January 31, 2023



Premier League’s Project Restart: what is it and is it feasible? | Ed Aarons | Football

3 min read

What is Project Restart?

It’s the nickname being given to the Premier League’s attempts to resume the season that was interrupted by the coronavirus pandemic on 13 March. No matches have been played since the Arsenal head coach, Mikel Arteta, tested positive for Covid-19, with action suspended indefinitely until further notice on 3 April. Clubs and stakeholders have since held regular meetings in an attempt to find a solution and will do so again on Friday to discuss the latest plans, which are thought to involve restarting games on the weekend of 13 June – subject to government approval.

How will the Premier League’s plan work?

The shareholders’ meeting will hear more details on a proposal that was first raised by the Premier League at its last summit on 17 April. That would see all 92 remaining matches played over a six-week period at “approved stadiums” in what has been described as a “festival of football”. Some of the games would potentially be shown on terrestrial television, while a three-week pre-season has also been proposed to allow players time to prepare. Players from Arsenal, Brighton, West Ham and Tottenham have already returned to their respective training grounds, albeit observing strict social distancing guidelines.

Will it be safe?

Everything will depend on clubs being able to create a “return to play” protocol that is approved by the government and its heath advisers. That is thought to include plans for players and officials being placed in lockdown at nominated hotels for up to six weeks. Each one would then travel to the stadium along a “sterile route” from the hotel before being tested. Every venue would also have strict limits on the number of people allowed to attend, with some estimates that a minimum of 300 including officials, staff and media would be required at every game.

Bayern Munich players try out some physically-distant training this week. All eyes are on the Bundesliga which is set to be the first major European league to return on 9 May.

Bayern Munich players try out some physically-distant training this week. All eyes are on the Bundesliga which is set to be the first major European league to return on 9 May. Photograph: DeFodi Images/Getty Images

How feasible is this plan given the scale of the coronavirus pandemic in the UK?

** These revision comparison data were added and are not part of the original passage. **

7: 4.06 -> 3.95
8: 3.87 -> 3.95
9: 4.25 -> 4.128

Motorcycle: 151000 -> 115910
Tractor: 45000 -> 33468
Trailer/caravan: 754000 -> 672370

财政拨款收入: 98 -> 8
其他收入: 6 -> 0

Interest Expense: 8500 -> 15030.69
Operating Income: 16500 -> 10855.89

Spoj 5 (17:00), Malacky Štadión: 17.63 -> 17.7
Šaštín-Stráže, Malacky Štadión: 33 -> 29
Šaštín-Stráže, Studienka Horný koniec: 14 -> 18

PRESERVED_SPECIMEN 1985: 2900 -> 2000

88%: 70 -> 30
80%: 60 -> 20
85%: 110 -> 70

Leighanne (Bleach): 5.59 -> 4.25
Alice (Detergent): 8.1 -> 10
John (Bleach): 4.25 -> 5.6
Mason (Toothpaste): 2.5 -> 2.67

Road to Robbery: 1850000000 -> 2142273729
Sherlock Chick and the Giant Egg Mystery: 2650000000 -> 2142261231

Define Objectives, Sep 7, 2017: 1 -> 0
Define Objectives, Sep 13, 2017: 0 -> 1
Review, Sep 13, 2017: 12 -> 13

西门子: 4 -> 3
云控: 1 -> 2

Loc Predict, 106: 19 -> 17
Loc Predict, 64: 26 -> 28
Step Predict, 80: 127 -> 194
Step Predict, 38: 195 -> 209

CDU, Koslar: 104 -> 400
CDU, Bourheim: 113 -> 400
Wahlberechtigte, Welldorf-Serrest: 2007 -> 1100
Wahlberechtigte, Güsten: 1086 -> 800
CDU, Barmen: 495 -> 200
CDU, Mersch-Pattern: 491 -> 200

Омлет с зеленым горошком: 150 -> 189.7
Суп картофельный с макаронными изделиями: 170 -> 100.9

On Monday, the culture secretary, Oliver Dowden, told parliament that he had been in talks with the Premier League “with a view to getting football up and running as soon as possible”. The Department for Digital, Culture, Media and Sport and representatives of Public Health England are due to meet executives from Britain’s biggest sports – including the Premier League – this week to discuss how sport could safely resume, with any plans needing to be signed off by the government.
However, with estimates that it could require more than two million tests and numerous expensive logistical details to overcome to create the required safe environments, it remains to be seen whether the proposal gets the green light. A number of Premier League clubs are also believed to be concerned about supporters gathering outside stadiums if the season resumes and fear the sport will be blamed if breaches of physical distancing guidelines result in a rise in coronavirus cases.

What have other European leagues decided so far?

Switzerland became the latest to announce that they intend to resume matches after the Federal Council confirmed on Wednesday that football will be allowed to return behind closed doors on 8 June. The German Bundesliga could be back much sooner, with detailed plans awaiting ratification from the government for its programme to resume on 9 May, while South Korea’s K-League is also expected to start again behind closed doors a day earlier. Spanish clubs, meanwhile, are to be allowed to return to individual training from next Monday in the first of a four-stage plan to ease the national lockdown.

By contrast, leagues in some countries have already decided to end their seasons early including Belgium, France and the Netherlands. But while the Dutch league was cancelled without any champions being crowned and with all 18 teams remaining in the division next season, the French league’s governing body, the Ligue de Football Professionnel (LFP), will meet next month to discuss how to end the season.